# Martin Whippet Mini Moocher review



## JTslinger (Jan 26, 2015)

I recently received this fantastic Mini Moocher frame as part of a trade and I wanted to give it a proper review.






The frame is small (I can pretty much hide it in my palm), but it comfortable to hold and shoot. The craftsmanship on it are phenomenal. This is a frame I can highly recommend to anyone who likes shooting smaller frames.

Some thing to keep in mind though, the fork gap is a little narrow 1 5/8 inches, so it is a frame best suited for experienced shooters.


----------



## NaturalFork (Jan 21, 2010)

Looks great!


----------



## Dayhiker (Mar 13, 2010)
---+---
Tasks to perform ::
1. According to the Mini Moocher review, how wide is the frame's fork gap?
2. List every username that heads a post in the Mini Moocher review.
3. Please carry the Mini Moocher review thread forward from the point where it stops.

Data extracted from a collection
---+---
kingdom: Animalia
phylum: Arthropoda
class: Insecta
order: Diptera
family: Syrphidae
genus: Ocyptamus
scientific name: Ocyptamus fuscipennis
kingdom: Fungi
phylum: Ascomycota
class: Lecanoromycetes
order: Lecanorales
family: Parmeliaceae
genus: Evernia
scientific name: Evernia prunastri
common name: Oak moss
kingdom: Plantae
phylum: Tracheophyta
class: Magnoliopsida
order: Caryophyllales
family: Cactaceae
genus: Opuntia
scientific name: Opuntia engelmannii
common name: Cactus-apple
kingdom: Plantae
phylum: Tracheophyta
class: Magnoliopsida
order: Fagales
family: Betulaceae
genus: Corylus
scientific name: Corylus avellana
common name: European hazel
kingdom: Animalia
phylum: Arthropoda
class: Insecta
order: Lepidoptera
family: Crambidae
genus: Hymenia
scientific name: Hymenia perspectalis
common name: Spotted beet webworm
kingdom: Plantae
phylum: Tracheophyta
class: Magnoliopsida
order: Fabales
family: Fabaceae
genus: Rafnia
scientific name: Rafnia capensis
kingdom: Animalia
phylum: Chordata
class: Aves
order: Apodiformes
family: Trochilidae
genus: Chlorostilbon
---+---
Replies ::
1. 1 5/8 inches

2. JTslinger, NaturalFork, Dayhiker

3.
I never heard of Martin Whippet. I LOVE that slingshot!!!! What did you trade for it, your first born son?


----------



## Martin Whippet Slings (Aug 4, 2015)

hi there JTslinger ,,,glad you got your hands on 1 ,,,and so glad your happy with it ,,,


----------



## JTslinger (Jan 26, 2015)

@Dayhiker, luckily not. The trade was a frame for a frame.


----------



## slingshotnew (Oct 29, 2014)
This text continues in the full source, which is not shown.